[Start of Attachment]

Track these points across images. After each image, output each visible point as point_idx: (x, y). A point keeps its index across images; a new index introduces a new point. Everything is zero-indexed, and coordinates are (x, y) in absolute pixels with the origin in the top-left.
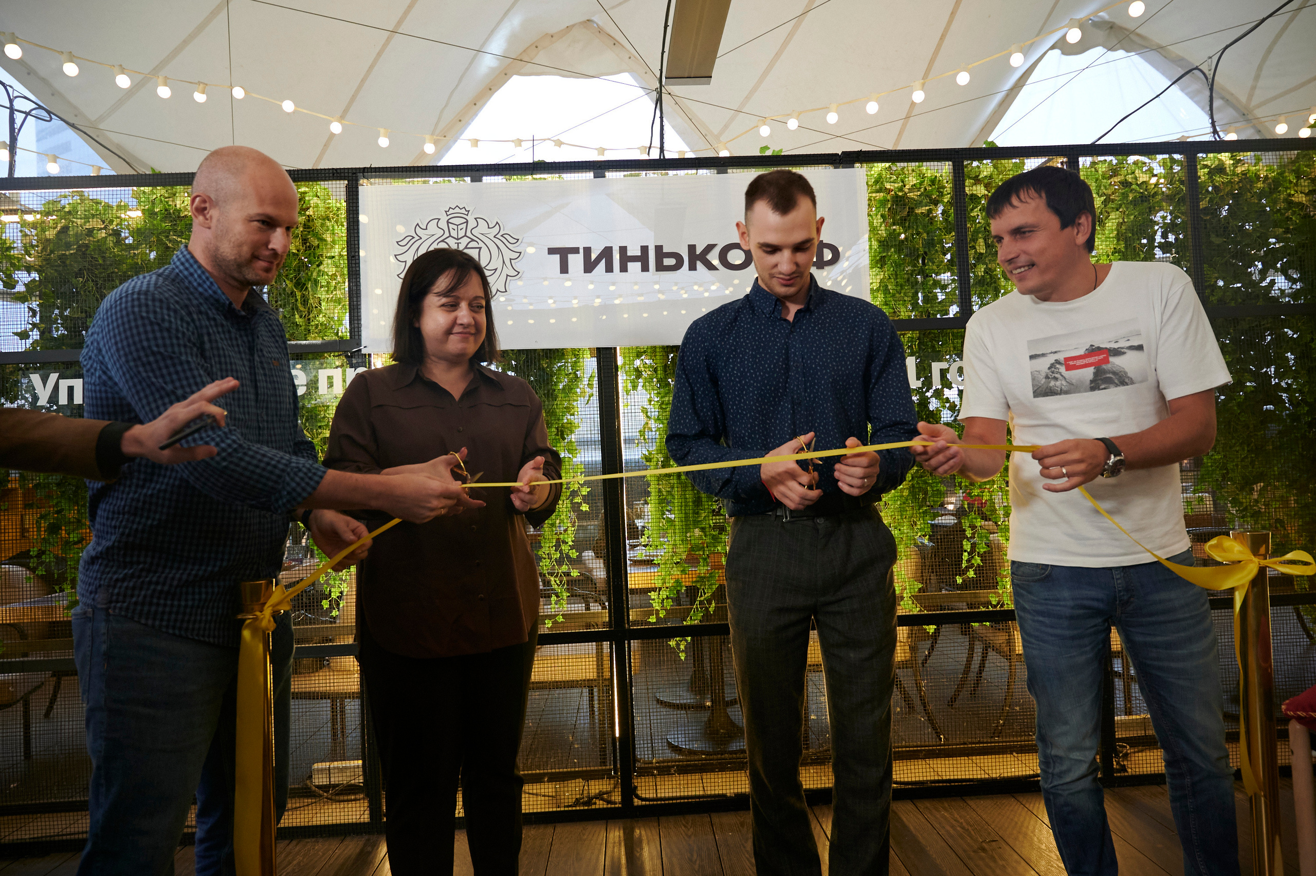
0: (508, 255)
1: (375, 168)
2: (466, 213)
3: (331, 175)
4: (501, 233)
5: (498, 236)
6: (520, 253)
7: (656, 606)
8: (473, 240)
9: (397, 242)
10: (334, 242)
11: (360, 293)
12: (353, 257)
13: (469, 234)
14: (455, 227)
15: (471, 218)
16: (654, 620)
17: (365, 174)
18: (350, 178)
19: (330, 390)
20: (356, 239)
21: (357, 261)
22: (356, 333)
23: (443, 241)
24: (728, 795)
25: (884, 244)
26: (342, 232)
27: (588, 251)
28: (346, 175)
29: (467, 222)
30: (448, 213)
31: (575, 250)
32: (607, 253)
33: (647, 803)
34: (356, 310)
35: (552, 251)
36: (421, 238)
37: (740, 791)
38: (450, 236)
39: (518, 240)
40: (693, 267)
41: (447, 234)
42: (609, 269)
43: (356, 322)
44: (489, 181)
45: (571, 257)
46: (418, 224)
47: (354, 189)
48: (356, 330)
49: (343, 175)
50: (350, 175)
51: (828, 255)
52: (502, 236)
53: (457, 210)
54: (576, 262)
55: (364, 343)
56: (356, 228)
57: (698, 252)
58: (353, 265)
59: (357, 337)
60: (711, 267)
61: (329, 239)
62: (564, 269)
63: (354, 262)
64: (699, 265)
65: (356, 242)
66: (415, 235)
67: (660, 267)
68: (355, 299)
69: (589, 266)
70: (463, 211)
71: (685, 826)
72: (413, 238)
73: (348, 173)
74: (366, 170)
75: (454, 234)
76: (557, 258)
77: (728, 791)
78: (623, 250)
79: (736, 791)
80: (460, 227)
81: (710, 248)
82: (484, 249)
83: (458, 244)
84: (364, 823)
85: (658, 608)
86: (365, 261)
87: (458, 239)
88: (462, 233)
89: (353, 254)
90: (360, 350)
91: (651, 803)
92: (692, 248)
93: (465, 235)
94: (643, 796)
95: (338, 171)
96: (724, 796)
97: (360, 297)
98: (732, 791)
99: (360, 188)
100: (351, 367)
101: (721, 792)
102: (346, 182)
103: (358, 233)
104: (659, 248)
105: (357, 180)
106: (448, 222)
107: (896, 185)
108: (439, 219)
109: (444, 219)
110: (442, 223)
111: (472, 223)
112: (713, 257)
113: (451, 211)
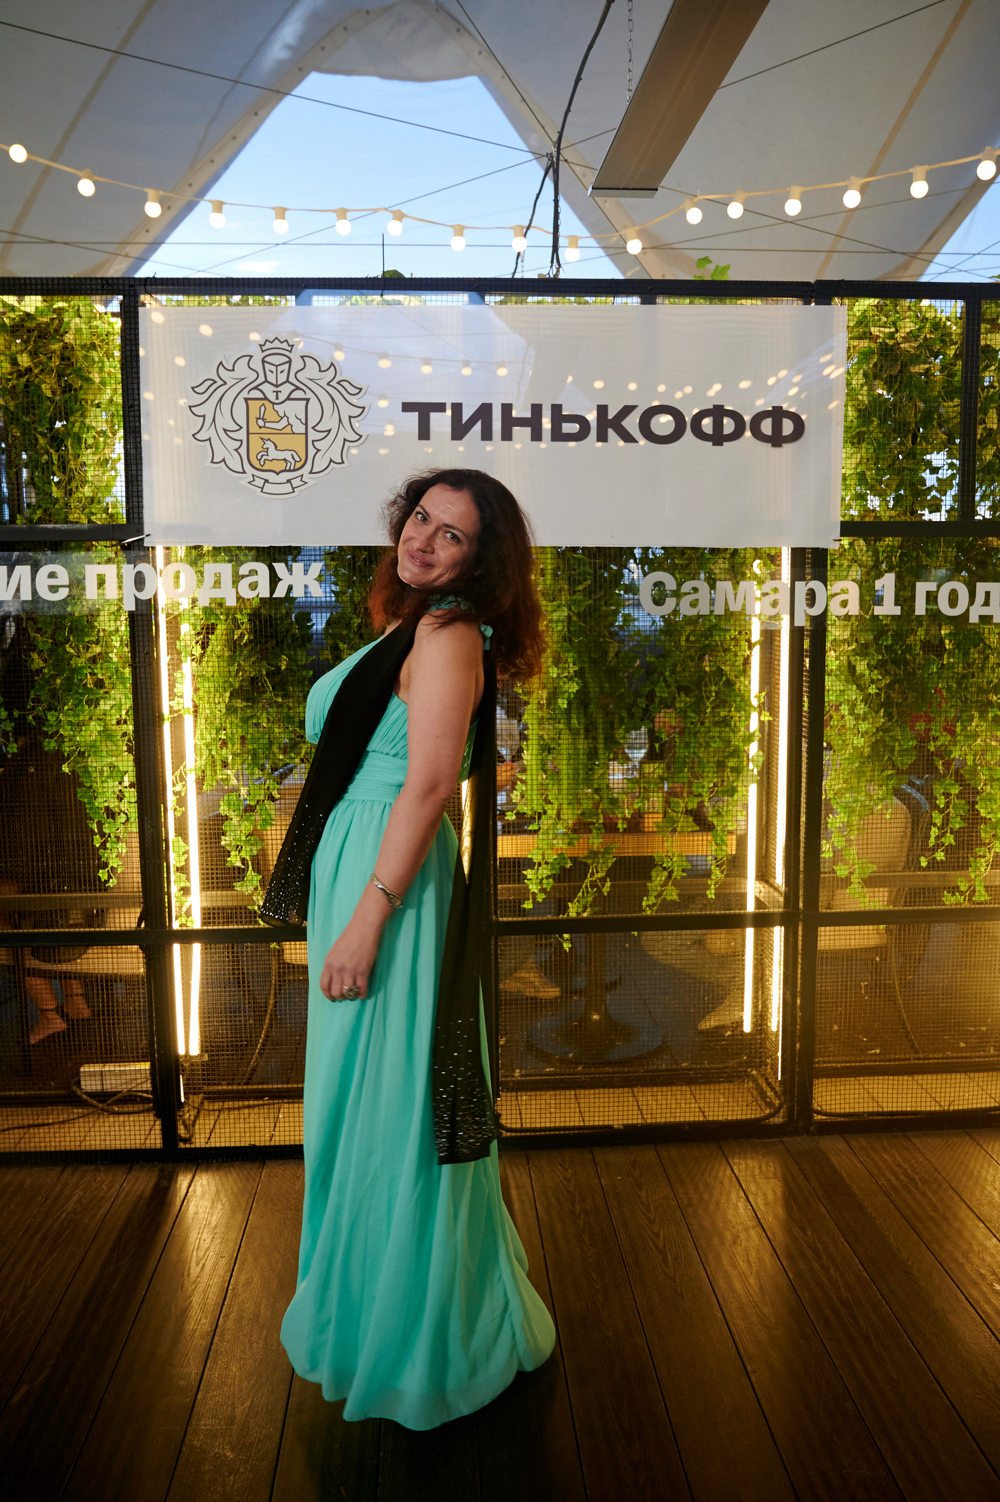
0: (347, 411)
1: (162, 279)
2: (289, 348)
3: (99, 287)
4: (337, 380)
5: (334, 383)
6: (364, 408)
7: (533, 888)
8: (298, 388)
9: (193, 388)
10: (103, 383)
11: (141, 459)
12: (131, 406)
13: (292, 379)
14: (273, 368)
15: (295, 356)
16: (531, 906)
17: (148, 288)
18: (127, 293)
19: (101, 591)
20: (135, 381)
21: (137, 413)
22: (136, 515)
23: (256, 388)
24: (616, 1126)
25: (864, 415)
26: (114, 367)
27: (457, 408)
28: (121, 287)
29: (290, 362)
30: (264, 348)
31: (441, 407)
32: (484, 412)
33: (513, 1134)
34: (135, 483)
35: (407, 407)
36: (225, 383)
37: (630, 1122)
38: (266, 381)
39: (361, 389)
40: (602, 437)
41: (261, 379)
42: (487, 435)
43: (135, 499)
44: (321, 304)
45: (434, 416)
46: (221, 363)
47: (132, 309)
48: (136, 510)
49: (115, 287)
50: (127, 288)
51: (788, 427)
52: (338, 383)
53: (276, 344)
54: (441, 422)
55: (147, 531)
56: (135, 365)
57: (610, 416)
58: (132, 419)
59: (136, 521)
60: (627, 437)
61: (97, 380)
62: (424, 433)
63: (132, 414)
64: (611, 433)
65: (135, 386)
66: (217, 379)
67: (558, 435)
68: (134, 467)
69: (459, 431)
70: (285, 345)
71: (561, 1165)
72: (215, 382)
73: (124, 284)
74: (149, 282)
75: (271, 378)
76: (413, 418)
77: (616, 1123)
78: (507, 408)
79: (625, 1122)
80: (280, 368)
81: (627, 410)
82: (314, 402)
83: (277, 392)
84: (155, 1150)
85: (536, 891)
86: (148, 414)
87: (277, 386)
88: (282, 378)
89: (131, 402)
90: (142, 540)
91: (518, 1134)
92: (602, 410)
93: (287, 381)
94: (509, 1126)
95: (110, 282)
96: (610, 1127)
97: (141, 464)
98: (621, 1122)
99: (141, 309)
100: (129, 562)
101: (606, 1123)
102: (121, 297)
103: (138, 372)
104: (556, 409)
105: (136, 296)
106: (263, 362)
107: (887, 330)
108: (251, 357)
109: (258, 356)
110: (256, 364)
111: (297, 364)
112: (631, 423)
113: (268, 345)
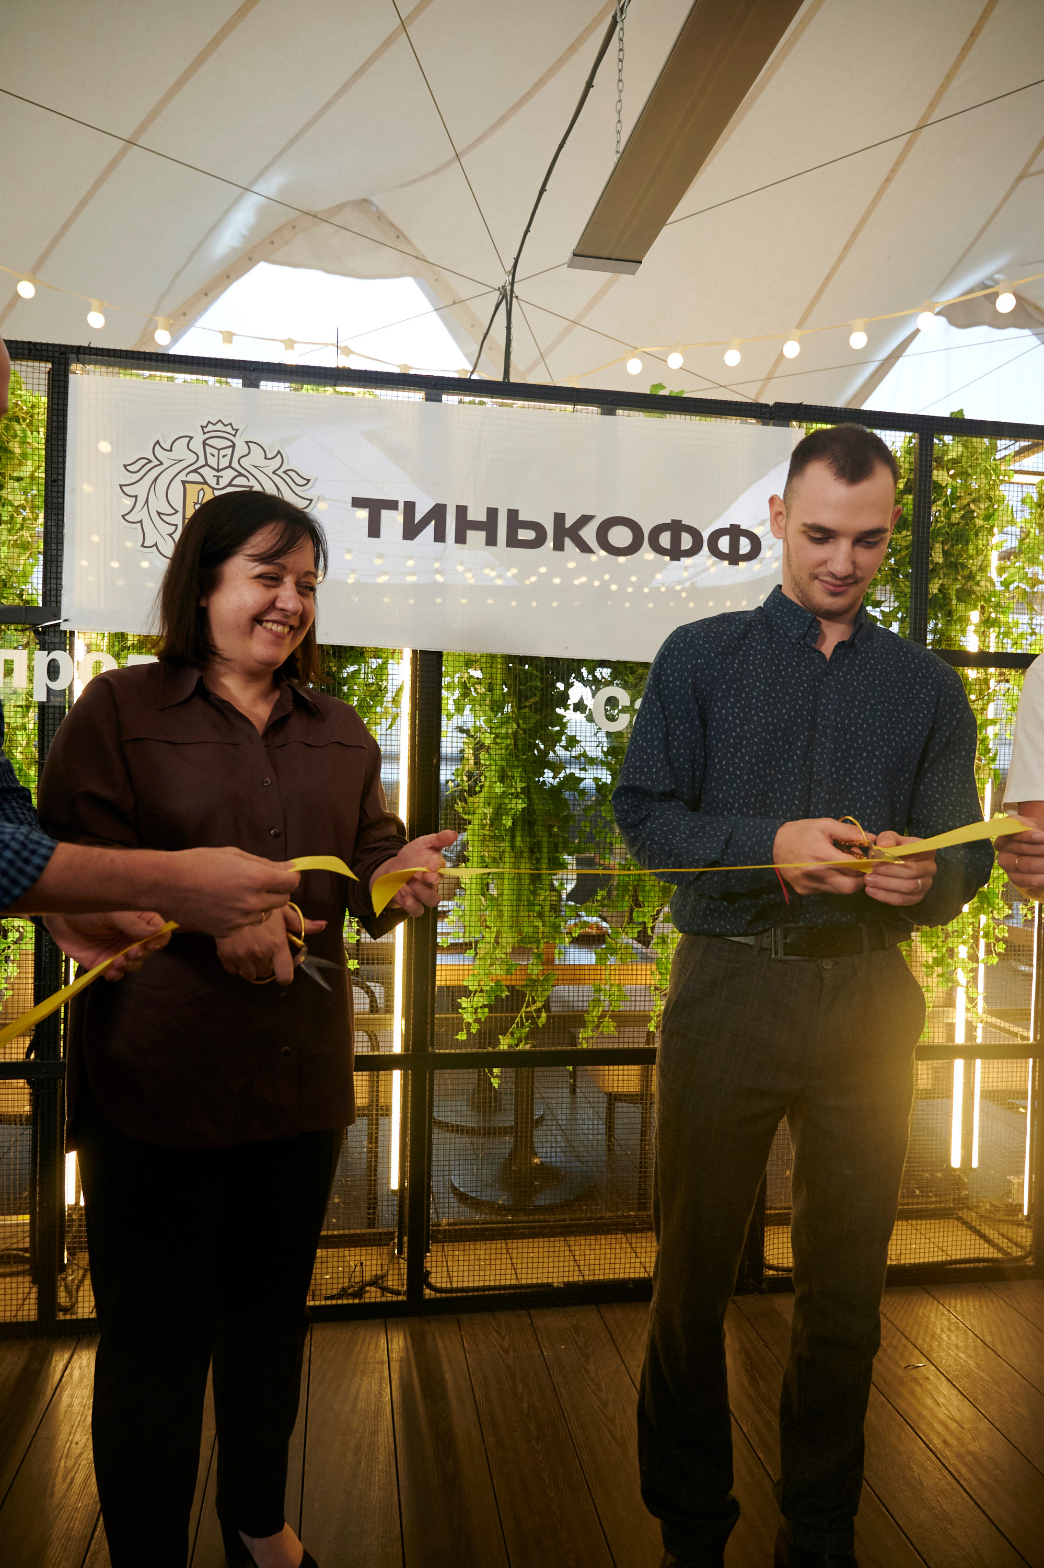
0: (292, 501)
1: (97, 349)
2: (233, 432)
3: (26, 352)
4: (284, 468)
5: (280, 472)
6: (311, 500)
7: (468, 1018)
8: (241, 474)
9: (125, 466)
10: (24, 455)
11: (62, 538)
12: (55, 481)
13: (235, 464)
14: (215, 452)
15: (239, 441)
17: (81, 356)
18: (57, 360)
19: (7, 680)
20: (61, 454)
21: (61, 489)
22: (53, 599)
23: (195, 471)
24: (555, 1285)
26: (39, 439)
27: (410, 507)
28: (50, 354)
29: (233, 446)
30: (206, 430)
31: (392, 505)
32: (438, 512)
33: (443, 1295)
34: (54, 564)
35: (358, 503)
36: (162, 464)
37: (571, 1279)
38: (207, 464)
39: (309, 481)
40: (559, 546)
41: (202, 462)
42: (440, 537)
43: (53, 581)
44: (270, 388)
45: (385, 514)
46: (158, 442)
47: (61, 378)
48: (53, 593)
49: (44, 353)
50: (57, 355)
51: (745, 546)
52: (285, 472)
53: (219, 427)
54: (392, 521)
55: (64, 614)
56: (61, 437)
57: (568, 525)
58: (54, 494)
59: (53, 604)
60: (585, 548)
61: (18, 451)
62: (374, 530)
63: (55, 489)
64: (568, 542)
65: (61, 460)
66: (152, 458)
67: (513, 541)
68: (54, 547)
69: (411, 530)
70: (229, 429)
71: (494, 1328)
72: (150, 461)
73: (53, 351)
74: (82, 351)
75: (212, 461)
76: (363, 514)
77: (555, 1280)
78: (462, 511)
79: (566, 1280)
80: (222, 453)
81: (585, 520)
83: (218, 477)
84: (29, 1323)
85: (471, 1021)
86: (73, 490)
87: (218, 471)
88: (224, 463)
89: (54, 477)
90: (58, 625)
91: (449, 1295)
92: (559, 518)
93: (230, 466)
94: (439, 1285)
95: (38, 347)
96: (549, 1285)
97: (62, 543)
98: (560, 1280)
99: (71, 376)
100: (42, 648)
101: (545, 1281)
102: (49, 365)
103: (64, 445)
104: (513, 514)
105: (67, 365)
106: (204, 444)
108: (191, 438)
109: (199, 438)
110: (197, 445)
111: (241, 449)
112: (589, 534)
113: (210, 427)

[End of Attachment]

PROMPT:
Would you print, exactly as written, every line above from the one holding "3: (331, 175)" through the one holding "112: (713, 257)", with both included and no other lines?

EXERCISE SOLUTION:
3: (331, 175)
4: (501, 233)
5: (498, 236)
6: (520, 253)
7: (656, 606)
8: (473, 240)
9: (397, 242)
10: (334, 242)
11: (360, 293)
12: (353, 257)
13: (469, 234)
14: (455, 227)
15: (471, 218)
16: (654, 620)
17: (365, 174)
18: (350, 178)
19: (330, 390)
20: (356, 239)
21: (357, 261)
22: (356, 333)
23: (443, 241)
24: (728, 795)
25: (884, 244)
26: (342, 232)
27: (588, 251)
28: (346, 175)
29: (467, 222)
30: (448, 213)
31: (575, 250)
32: (607, 253)
33: (647, 803)
34: (356, 310)
35: (552, 251)
36: (421, 238)
37: (740, 791)
38: (450, 236)
39: (518, 240)
40: (693, 267)
41: (447, 234)
42: (609, 269)
43: (356, 322)
44: (489, 181)
45: (571, 257)
46: (418, 224)
47: (354, 189)
48: (356, 330)
49: (343, 175)
50: (350, 175)
51: (828, 255)
52: (502, 236)
53: (457, 210)
54: (576, 262)
55: (364, 343)
56: (356, 228)
57: (698, 252)
58: (353, 265)
59: (357, 337)
60: (711, 267)
61: (329, 239)
62: (564, 269)
63: (354, 262)
64: (699, 265)
65: (356, 242)
66: (415, 235)
67: (660, 267)
68: (355, 299)
69: (589, 266)
70: (463, 211)
71: (685, 826)
72: (413, 238)
73: (348, 173)
74: (366, 170)
75: (454, 234)
76: (557, 258)
77: (728, 791)
78: (623, 250)
79: (736, 791)
80: (460, 227)
81: (710, 248)
82: (484, 249)
83: (458, 244)
84: (364, 823)
85: (658, 608)
86: (365, 261)
87: (458, 239)
88: (462, 233)
89: (353, 254)
90: (360, 350)
91: (651, 803)
92: (692, 248)
93: (465, 235)
94: (643, 796)
95: (338, 171)
96: (724, 796)
97: (360, 297)
98: (732, 791)
99: (360, 188)
100: (351, 367)
101: (721, 792)
102: (346, 182)
103: (358, 233)
104: (659, 248)
105: (357, 180)
106: (448, 222)
107: (896, 185)
108: (439, 219)
109: (444, 219)
110: (442, 223)
111: (472, 223)
112: (713, 257)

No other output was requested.